== Segment start ==

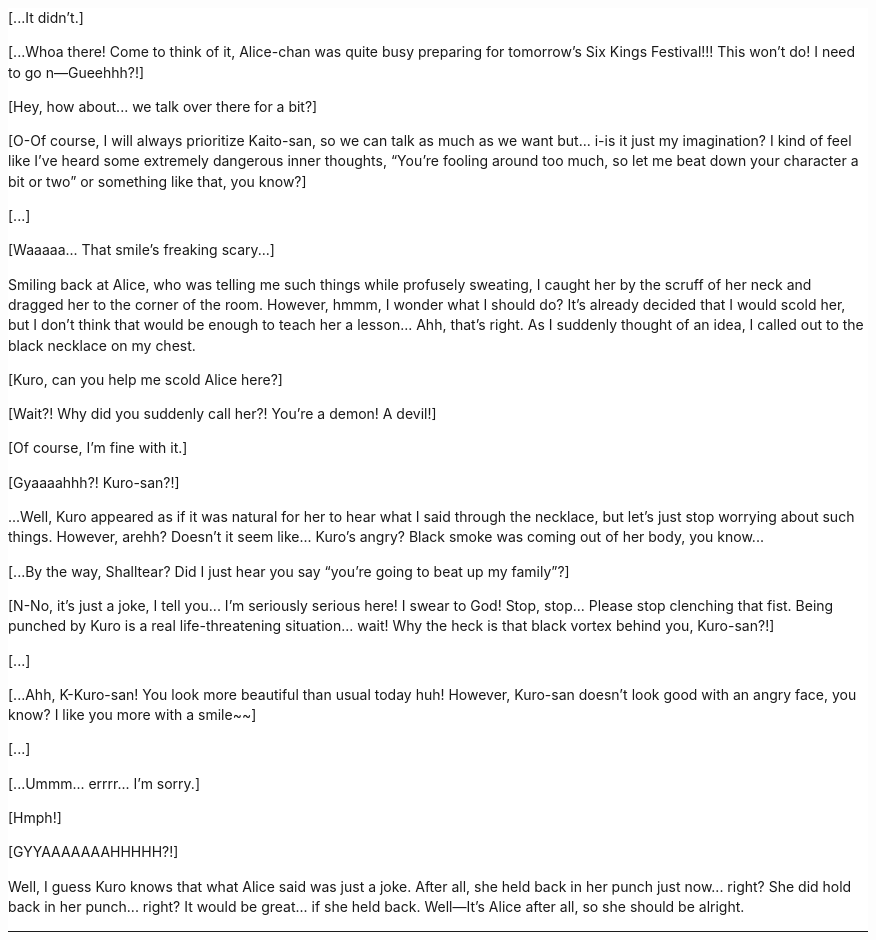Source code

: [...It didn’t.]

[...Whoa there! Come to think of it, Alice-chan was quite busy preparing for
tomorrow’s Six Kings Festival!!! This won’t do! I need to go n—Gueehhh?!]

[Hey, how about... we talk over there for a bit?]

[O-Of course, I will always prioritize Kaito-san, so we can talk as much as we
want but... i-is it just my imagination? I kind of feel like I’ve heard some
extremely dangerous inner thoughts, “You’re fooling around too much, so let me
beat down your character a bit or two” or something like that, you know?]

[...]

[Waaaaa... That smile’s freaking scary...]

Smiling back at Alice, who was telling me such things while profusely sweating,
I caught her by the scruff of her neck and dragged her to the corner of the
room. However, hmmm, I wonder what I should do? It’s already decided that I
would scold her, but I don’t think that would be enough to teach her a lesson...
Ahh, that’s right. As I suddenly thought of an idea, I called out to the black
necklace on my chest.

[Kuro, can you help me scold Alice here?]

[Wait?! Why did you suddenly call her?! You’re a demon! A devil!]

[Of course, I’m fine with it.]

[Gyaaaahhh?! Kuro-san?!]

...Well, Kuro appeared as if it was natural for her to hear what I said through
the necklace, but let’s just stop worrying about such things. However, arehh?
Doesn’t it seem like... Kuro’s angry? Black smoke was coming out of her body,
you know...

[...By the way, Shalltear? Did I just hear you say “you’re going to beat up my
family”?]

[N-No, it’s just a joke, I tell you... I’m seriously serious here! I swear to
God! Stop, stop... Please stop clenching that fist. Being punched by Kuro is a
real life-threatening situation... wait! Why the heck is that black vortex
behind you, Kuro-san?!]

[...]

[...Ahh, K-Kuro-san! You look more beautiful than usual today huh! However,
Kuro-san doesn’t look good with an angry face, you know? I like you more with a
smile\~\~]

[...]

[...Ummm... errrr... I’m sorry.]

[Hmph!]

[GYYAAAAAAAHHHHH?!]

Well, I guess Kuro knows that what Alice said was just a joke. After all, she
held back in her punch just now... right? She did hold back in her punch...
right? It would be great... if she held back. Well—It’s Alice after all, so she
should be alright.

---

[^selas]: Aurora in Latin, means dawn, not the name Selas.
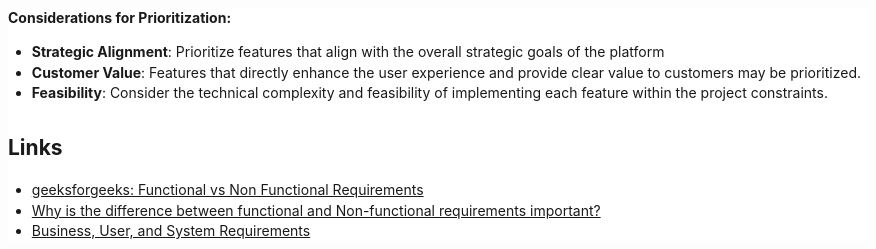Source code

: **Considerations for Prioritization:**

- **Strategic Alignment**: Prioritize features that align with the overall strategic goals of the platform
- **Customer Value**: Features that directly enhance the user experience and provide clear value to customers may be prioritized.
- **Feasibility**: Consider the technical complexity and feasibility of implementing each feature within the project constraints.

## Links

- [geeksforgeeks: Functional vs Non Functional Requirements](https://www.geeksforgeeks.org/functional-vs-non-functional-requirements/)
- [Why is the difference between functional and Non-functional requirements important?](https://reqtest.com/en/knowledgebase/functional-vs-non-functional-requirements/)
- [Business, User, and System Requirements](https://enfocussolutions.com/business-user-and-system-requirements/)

== Segment end ==

Task to carry out — Copy out the entries word for word, starting at the very beginning and stopping after the line that has "necklace on my chest.". Leave the pictures out.

Reply —
Source code

: [...It didn’t.]

[...Whoa there! Come to think of it, Alice-chan was quite busy preparing for
tomorrow’s Six Kings Festival!!! This won’t do! I need to go n—Gueehhh?!]

[Hey, how about... we talk over there for a bit?]

[O-Of course, I will always prioritize Kaito-san, so we can talk as much as we
want but... i-is it just my imagination? I kind of feel like I’ve heard some
extremely dangerous inner thoughts, “You’re fooling around too much, so let me
beat down your character a bit or two” or something like that, you know?]

[...]

[Waaaaa... That smile’s freaking scary...]

Smiling back at Alice, who was telling me such things while profusely sweating,
I caught her by the scruff of her neck and dragged her to the corner of the
room. However, hmmm, I wonder what I should do? It’s already decided that I
would scold her, but I don’t think that would be enough to teach her a lesson...
Ahh, that’s right. As I suddenly thought of an idea, I called out to the black
necklace on my chest.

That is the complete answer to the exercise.